5. initializationTimestamp

initializationTimestamp为进入org.apache.flink.runtime.dispatcher.Dispatcher#runJob方法的时间戳。

接下来,我们直接来看ExecutionGraphBuilder#buildGraph方法,由于方法较长,我们采取分割式分析的方法逐步来看。

二、buildGraph方法

1. 创建ExecutionGraph对象
代码语言:javascript
复制
        final String jobName = jobGraph.getName();
        final JobID jobId = jobGraph.getJobID();
        // jobInformation中包括序列化配置,job配置,用户jar包在blobStore中的blobKey,classpath信息等
        final JobInformation jobInformation = new JobInformation(
            jobId,jobName,
            jobGraph.getSerializedExecutionConfig(),jobGraph.getJobConfiguration(),
            jobGraph.getUserJarBlobKeys(),jobGraph.getClasspaths());
        // 历史上保留的最大执行尝试数
        final int maxPriorAttemptsHistoryLength =
                jobManagerConfig.getInteger(JobManagerOptions.MAX_ATTEMPTS_HISTORY_SIZE);
        // intermediate result partitions释放策略工厂,决定intermediate result partitions何时释放
        final PartitionReleaseStrategy.Factory partitionReleaseStrategyFactory =
        PartitionReleaseStrategyFactoryLoader.loadPartitionReleaseStrategyFactory(jobManagerConfig);
        // create a new execution graph, if none exists so far
        final ExecutionGraph executionGraph;
        try {
            // 创建executionGraph
            executionGraph = (prior != null) ? prior :
                new ExecutionGraph(
                    jobInformation,futureExecutor,ioExecutor,rpcTimeout,restartStrategy,
                    maxPriorAttemptsHistoryLength,failoverStrategyFactory,slotProvider,classLoader,
                    blobWriter,allocationTimeout,partitionReleaseStrategyFactory,shuffleMaster,
                    partitionTracker,jobGraph.getScheduleMode(),executionDeploymentListener,
                    executionStateUpdateListener,initializationTimestamp);
        } catch (IOException e) {
            throw new JobException("Could not create the ExecutionGraph.", e);
        }

ExecutionGraph由很多属性和方法组成,如JobInformation、RestartStrategy、ClassLoader、PartitionReleaseStrategy、DefaultExecutionTopology、SlotProviderStrategy、JobMasterPartitionTracker、ResultPartitionAvailabilityChecker、CheckpointCoordinator、ShuffleMaster等,也维护着需要执行的所有任务信息,部分罗列如下:

代码语言:javascript
复制
    /** All job vertices that are part of this graph. */
    private final Map<JobVertexID, ExecutionJobVertex> tasks;

    /** All vertices, in the order in which they were created. **/
    private final List<ExecutionJobVertex> verticesInCreationOrder;

    /** All intermediate results that are part of this graph. */
    private final Map<IntermediateDataSetID, IntermediateResult> intermediateResults;

    /** The currently executed tasks, for callbacks. */
    private final Map<ExecutionAttemptID, Execution> currentExecutions;

在ExecutionGraph的构造方法中对这些基础信息进行了初始化操作,在后续的过程中会用jobGraph中的信息来对这些属性进行填充。

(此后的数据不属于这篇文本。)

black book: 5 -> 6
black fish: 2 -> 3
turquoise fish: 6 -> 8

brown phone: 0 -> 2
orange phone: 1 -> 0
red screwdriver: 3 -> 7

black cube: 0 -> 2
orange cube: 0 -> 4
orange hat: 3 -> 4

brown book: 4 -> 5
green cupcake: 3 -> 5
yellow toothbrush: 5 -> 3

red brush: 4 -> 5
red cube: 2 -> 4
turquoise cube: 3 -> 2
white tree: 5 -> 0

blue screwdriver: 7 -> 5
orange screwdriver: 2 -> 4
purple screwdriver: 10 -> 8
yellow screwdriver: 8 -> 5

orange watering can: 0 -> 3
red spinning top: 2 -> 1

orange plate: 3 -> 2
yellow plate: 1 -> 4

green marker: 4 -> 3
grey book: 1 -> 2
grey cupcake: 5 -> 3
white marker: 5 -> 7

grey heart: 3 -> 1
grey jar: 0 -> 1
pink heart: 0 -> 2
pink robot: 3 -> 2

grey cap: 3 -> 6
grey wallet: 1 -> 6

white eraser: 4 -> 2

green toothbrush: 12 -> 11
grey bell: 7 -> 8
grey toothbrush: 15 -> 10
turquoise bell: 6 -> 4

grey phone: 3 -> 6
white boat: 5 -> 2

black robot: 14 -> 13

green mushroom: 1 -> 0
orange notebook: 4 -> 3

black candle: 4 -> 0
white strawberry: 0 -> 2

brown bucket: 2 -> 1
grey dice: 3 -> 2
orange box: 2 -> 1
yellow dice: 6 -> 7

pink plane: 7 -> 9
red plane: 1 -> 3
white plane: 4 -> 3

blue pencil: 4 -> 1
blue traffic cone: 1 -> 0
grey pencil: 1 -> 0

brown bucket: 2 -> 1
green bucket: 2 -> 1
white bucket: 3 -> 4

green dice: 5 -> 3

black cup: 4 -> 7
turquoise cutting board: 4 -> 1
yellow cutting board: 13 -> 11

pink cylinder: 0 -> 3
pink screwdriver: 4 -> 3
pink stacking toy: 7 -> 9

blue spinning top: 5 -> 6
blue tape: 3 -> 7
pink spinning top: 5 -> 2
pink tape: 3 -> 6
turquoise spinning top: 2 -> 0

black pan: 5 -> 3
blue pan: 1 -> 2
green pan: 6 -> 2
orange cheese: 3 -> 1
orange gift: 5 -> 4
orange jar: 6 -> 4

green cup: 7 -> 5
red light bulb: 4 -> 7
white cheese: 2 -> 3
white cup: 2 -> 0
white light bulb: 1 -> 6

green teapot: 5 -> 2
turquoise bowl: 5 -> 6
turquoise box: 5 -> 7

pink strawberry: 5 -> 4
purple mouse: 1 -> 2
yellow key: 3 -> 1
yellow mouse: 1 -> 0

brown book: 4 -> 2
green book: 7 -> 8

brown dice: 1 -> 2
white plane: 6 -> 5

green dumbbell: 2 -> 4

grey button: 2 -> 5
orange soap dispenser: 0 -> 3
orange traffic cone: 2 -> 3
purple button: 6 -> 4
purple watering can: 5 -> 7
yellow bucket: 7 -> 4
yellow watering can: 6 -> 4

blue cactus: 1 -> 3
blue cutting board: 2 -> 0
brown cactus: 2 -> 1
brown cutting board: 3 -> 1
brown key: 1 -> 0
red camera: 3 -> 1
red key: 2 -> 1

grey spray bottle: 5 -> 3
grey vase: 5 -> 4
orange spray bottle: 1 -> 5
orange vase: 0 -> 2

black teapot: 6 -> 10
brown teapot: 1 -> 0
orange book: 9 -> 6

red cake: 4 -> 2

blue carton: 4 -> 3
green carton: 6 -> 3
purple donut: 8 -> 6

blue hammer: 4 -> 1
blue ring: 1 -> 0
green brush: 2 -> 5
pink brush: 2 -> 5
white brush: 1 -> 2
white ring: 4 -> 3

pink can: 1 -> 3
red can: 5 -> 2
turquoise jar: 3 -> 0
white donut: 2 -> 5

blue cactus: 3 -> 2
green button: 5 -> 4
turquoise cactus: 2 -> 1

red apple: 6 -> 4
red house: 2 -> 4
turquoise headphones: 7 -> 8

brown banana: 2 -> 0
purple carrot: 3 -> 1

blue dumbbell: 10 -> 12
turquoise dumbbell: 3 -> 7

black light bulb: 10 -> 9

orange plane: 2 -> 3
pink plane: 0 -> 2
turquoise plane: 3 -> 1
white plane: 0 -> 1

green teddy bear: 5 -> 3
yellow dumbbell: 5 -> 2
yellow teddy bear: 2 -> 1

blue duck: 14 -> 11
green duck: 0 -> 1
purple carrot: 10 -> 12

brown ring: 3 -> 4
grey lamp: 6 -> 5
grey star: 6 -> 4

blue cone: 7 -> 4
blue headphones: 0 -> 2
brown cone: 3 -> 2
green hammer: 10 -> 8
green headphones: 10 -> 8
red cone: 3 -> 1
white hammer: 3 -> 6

2. 向ExecutionGraph填充jsonPlan

直接上代码:

代码语言:javascript
复制
executionGraph.setJsonPlan(JsonPlanGenerator.generatePlan(jobGraph));

这里会直接使用jobGraph来生成json格式的执行计划。

3. 遍历JobVertex初始化需要在master上的执行逻辑

直接上代码:

代码语言:javascript
复制
    for (JobVertex vertex : jobGraph.getVertices()) {
            String executableClass = vertex.getInvokableClassName();
            if (executableClass == null || executableClass.isEmpty()) {
                throw new JobSubmissionException(jobId,
                        "The vertex " + vertex.getID() + " (" + vertex.getName() + ") has no invokable class.");
            }
            try {
                vertex.initializeOnMaster(classLoader);
            }

vertex.initializeOnMaster方法是一个预留的模板方法,用户可以自己嵌一些需要在jobmaster上执行的逻辑。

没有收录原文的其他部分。